*** Opening Supplied information ***
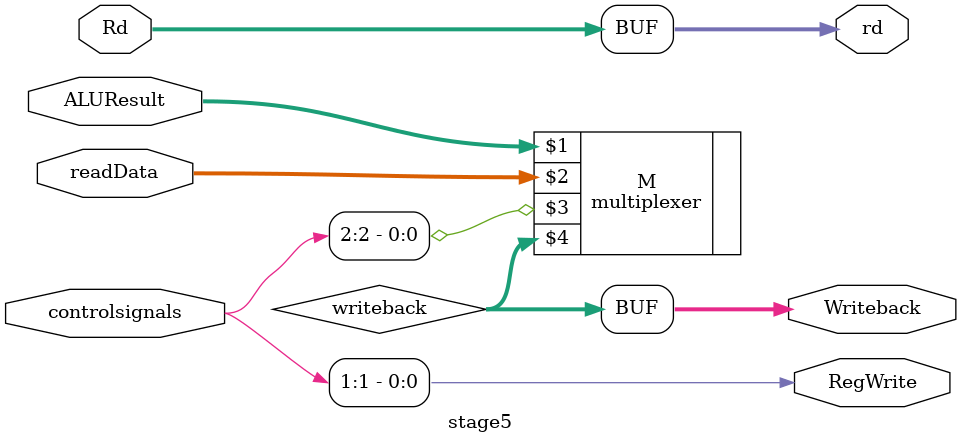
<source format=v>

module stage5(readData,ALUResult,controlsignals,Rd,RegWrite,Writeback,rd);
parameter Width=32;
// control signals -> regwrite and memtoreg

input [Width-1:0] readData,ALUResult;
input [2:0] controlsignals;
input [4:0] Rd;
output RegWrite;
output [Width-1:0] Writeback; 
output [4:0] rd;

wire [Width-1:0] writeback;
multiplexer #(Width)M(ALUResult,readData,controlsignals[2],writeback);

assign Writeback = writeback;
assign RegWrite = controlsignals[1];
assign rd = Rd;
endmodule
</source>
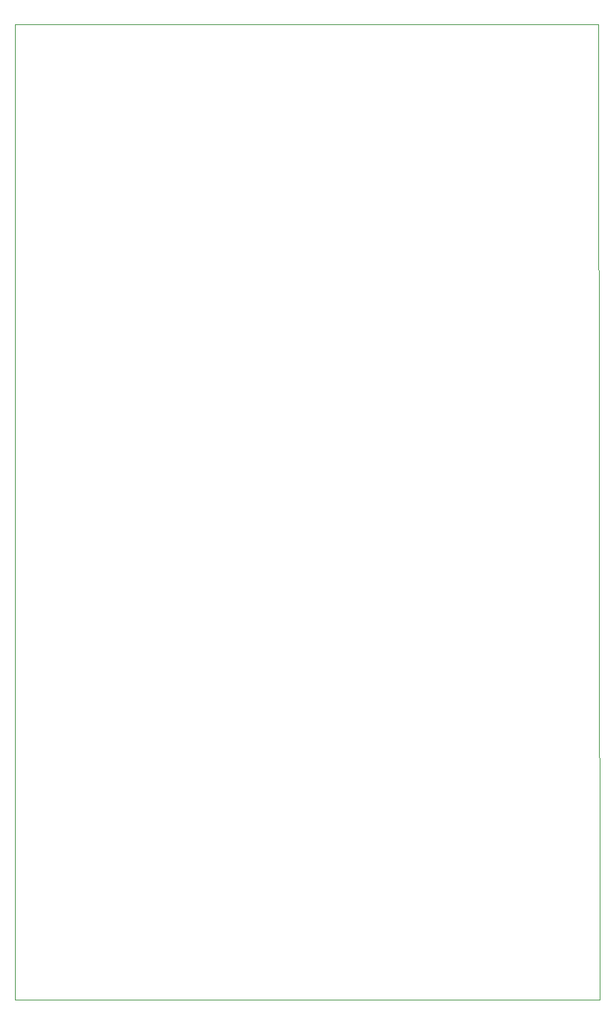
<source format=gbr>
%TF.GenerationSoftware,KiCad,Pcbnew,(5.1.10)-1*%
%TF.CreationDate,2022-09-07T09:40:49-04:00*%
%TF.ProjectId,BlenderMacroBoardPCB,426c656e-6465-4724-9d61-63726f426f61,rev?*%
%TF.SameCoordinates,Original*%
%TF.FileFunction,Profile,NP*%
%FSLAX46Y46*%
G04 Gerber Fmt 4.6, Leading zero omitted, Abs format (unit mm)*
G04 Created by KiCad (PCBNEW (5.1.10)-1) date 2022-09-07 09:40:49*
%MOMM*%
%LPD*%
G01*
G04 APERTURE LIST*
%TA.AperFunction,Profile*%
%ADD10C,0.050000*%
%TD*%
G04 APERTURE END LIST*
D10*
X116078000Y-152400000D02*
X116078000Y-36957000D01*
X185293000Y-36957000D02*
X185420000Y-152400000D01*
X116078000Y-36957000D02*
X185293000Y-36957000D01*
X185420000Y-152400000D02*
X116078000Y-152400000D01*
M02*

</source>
*** Closing Supplied information ***
* Exercise directions *
Find the lines above that contain "readData" and give their count, with nothing added.

* Response box *
3